### ACTIVITY
Continue the passage on modified protein glutaminase activity at 57° C. and 65° C. from the point where it stops.

### EXTRACTED TEXT
::::

For the modified protein glutaminases shown in Tables 41 to 51, enzymatic activity at 57° C. and 65° C. was measured. The relative value of the enzymatic activity at a reaction temperature of 65° C. when the enzymatic activity at a reaction temperature of 57° C. is defined as 100% (relative activity B_{65° C./57° C.}) was derived as an example of an index of the degree of a decrease in reactivity at a high temperature. Further, the ratio of relative activity B_{65° C./57° C.} in the modified protein glutaminase of each of examples to relative activity B_{65° C./57° C.} in the wild-type protein glutaminase which is defined as 1 was derived as an index of suppression of a decrease in reactivity at a high temperature (vs. 57° C.). The results are shown in the following table.

	TABLE 41
	Index of suppression of
	decrease in reactivity at
	high temperature (vs. 57° C.)

Reference	Wild-type	1
Example 1	C. proteolyticum
Example 143	N12Y mutant	1.13
Example 144	N12M mutant	1.15
Example 145	N12W mutant	1.15
Example 146	N12C mutant	1.20

	TABLE 42
	Index of suppression of
	decrease in reactivity at
	high temperature (vs. 57° C.)

Reference	Wild-type	1
Example 1	C. proteolyticum
Example 147	G24S mutant	1.19

	TABLE 43
	Index of suppression of
	decrease in reactivity at
	high temperature (vs. 57° C.)

Reference	Wild-type	1
Example 1	C. proteolyticum
Example 148	E98F mutant	1.27

	TABLE 44
	Index of suppression of
	decrease in reactivity at
	high temperature (vs. 57° C.)

Reference	Wild-type	1
Example 1	C. proteolyticum
Example 149	V131L mutant	1.14

	TABLE 45
	Index of suppression of
	decrease in reactivity at
	high temperature (vs. 57° C.)

::::

### PROVIDED DATA
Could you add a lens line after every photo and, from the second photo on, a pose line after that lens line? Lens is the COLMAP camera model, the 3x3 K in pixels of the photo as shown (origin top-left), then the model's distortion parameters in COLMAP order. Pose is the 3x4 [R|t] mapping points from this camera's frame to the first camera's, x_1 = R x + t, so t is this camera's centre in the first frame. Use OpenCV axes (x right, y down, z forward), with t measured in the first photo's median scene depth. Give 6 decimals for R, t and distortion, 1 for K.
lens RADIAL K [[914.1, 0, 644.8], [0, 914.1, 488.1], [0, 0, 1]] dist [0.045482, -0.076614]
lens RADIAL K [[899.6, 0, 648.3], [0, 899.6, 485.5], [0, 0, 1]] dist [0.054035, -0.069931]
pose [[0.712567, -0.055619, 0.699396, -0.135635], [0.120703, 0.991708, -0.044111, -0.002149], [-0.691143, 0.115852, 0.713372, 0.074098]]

::::

### RESULT FOR THIS TASK
Reference	Wild-type	1
Example 1	C. proteolyticum
Example 150	Y134W mutant	1.20

	TABLE 46
	Index of suppression of
	decrease in reactivity at
	high temperature (vs. 57° C.)

Reference	Wild-type	1
Example 1	C. proteolyticum
Example 151	A135I mutant	1.05
Example 152	A135C mutant	1.09
Example 153	A135F mutant	1.23
Example 154	A135V mutant	1.39

	TABLE 47
	Index of suppression of
	decrease in reactivity at
	high temperature (vs. 57° C.)

Reference	Wild-type	1
Example 1	C. proteolyticum
Example 155	N136I mutant	1.06
Example 156	N136R mutant	1.07
Example 157	N136L mutant	1.08
Example 158	N136V mutant	1.23

	TABLE 48
	Index of suppression of
	decrease in reactivity at
	high temperature (vs. 57° C.)

Reference	Wild-type	1
Example 1	C. proteolyticum
Example 159	L168R mutant	1.09
Example 173	L168N mutant	1.15
Example 174	L168C mutant	1.16

	TABLE 49
	Index of suppression of
	decrease in reactivity at
	high temperature (vs. 57° C.)

Reference	Wild-type	1
Example 1	C. proteolyticum
Example 160	S175T mutant	1.13
Example 161	S175A mutant	1.14
Example 162	S175V mutant	1.18
Example 163	S175C mutant	1.28

	TABLE 50
	Index of suppression of
	decrease in reactivity at
	high temperature (vs. 57° C.)

Reference	Wild-type	1
Example 1	C. proteolyticum
Example 164	S182L mutant	1.08
Example 165	S182M mutant	1.13
Example 166	S182E mutant	1.14
Example 167	S182Q mutant	1.15
Example 168	S182G mutant	1.21
Example 169	S182D mutant	1.27
Example 170	S182A mutant	1.30

	TABLE 51
	Index of suppression of
	decrease in reactivity at
	high temperature (vs. 57° C.)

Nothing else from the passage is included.